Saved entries
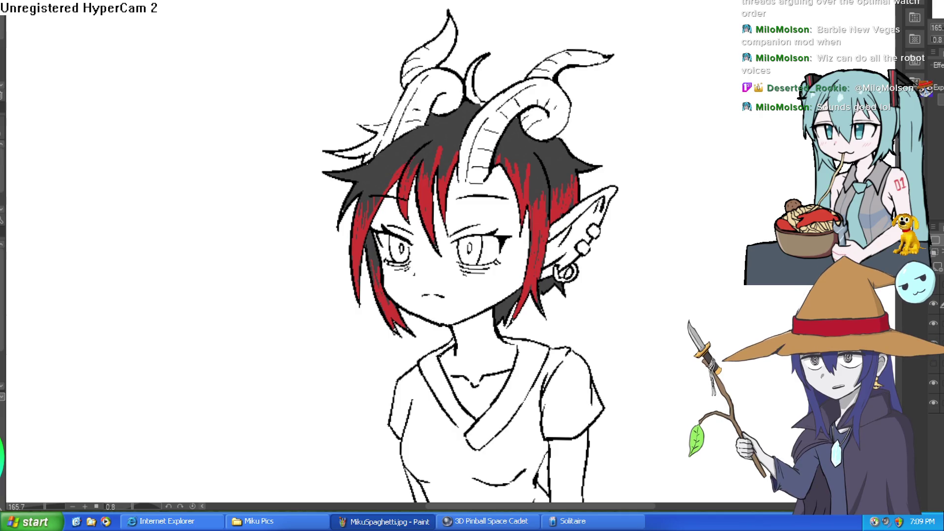
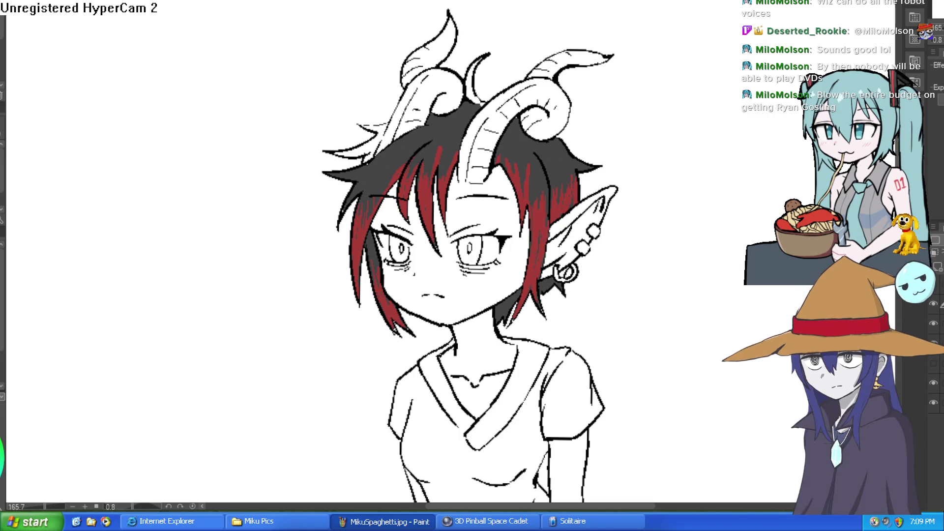
# - Hide and reshow the line art to check the hair colours, then centre the whole character
pyautogui.click(935, 329)
pyautogui.click(934, 331)
pyautogui.keyDown('alt'); pyautogui.click(936, 335); pyautogui.keyUp('alt')
pyautogui.keyDown('alt'); pyautogui.click(936, 336); pyautogui.keyUp('alt')
pyautogui.scroll(5, 434, 329)
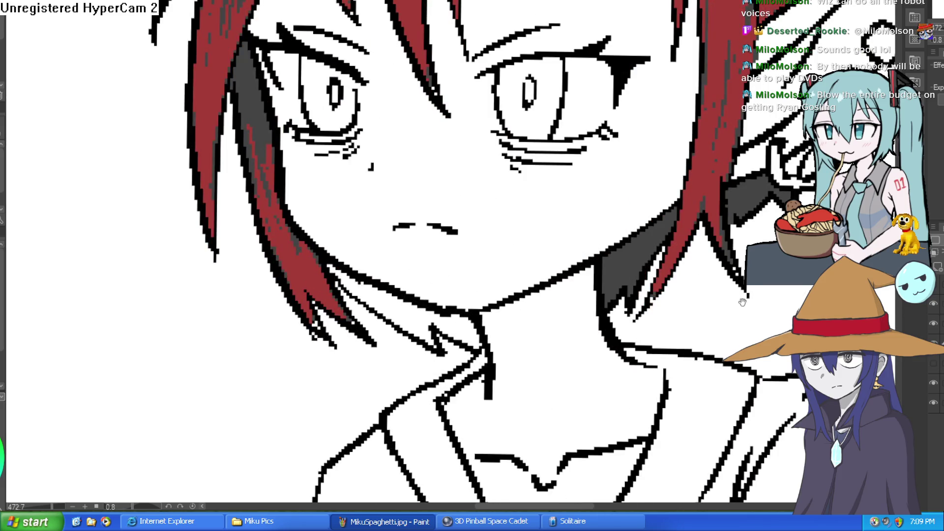
pyautogui.scroll(1, 734, 324)
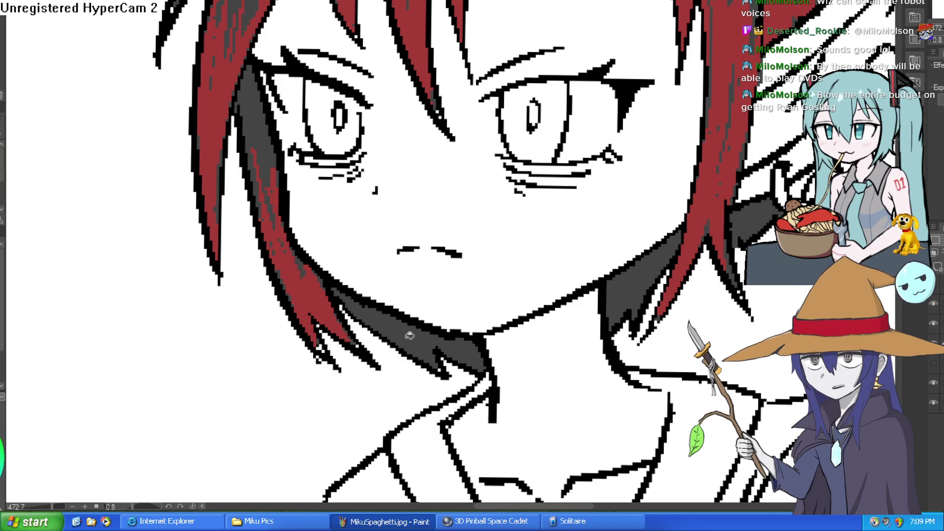
pyautogui.scroll(-5, 699, 268)
pyautogui.moveTo(699, 268)
pyautogui.mouseDown()
pyautogui.moveTo(626, 253)
pyautogui.moveTo(597, 216)
pyautogui.moveTo(599, 256)
pyautogui.mouseUp()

## Problem
The reply should hold every record, unchanged, and no pictures.

## Solution to this problem
# - Hide and reshow the line art to check the hair colours, then centre the whole character
pyautogui.click(935, 329)
pyautogui.click(934, 331)
pyautogui.keyDown('alt'); pyautogui.click(936, 335); pyautogui.keyUp('alt')
pyautogui.keyDown('alt'); pyautogui.click(936, 336); pyautogui.keyUp('alt')
pyautogui.scroll(5, 434, 329)
pyautogui.scroll(1, 734, 324)
pyautogui.scroll(-5, 699, 268)
pyautogui.moveTo(699, 268)
pyautogui.mouseDown()
pyautogui.moveTo(626, 253)
pyautogui.moveTo(597, 216)
pyautogui.moveTo(599, 256)
pyautogui.mouseUp()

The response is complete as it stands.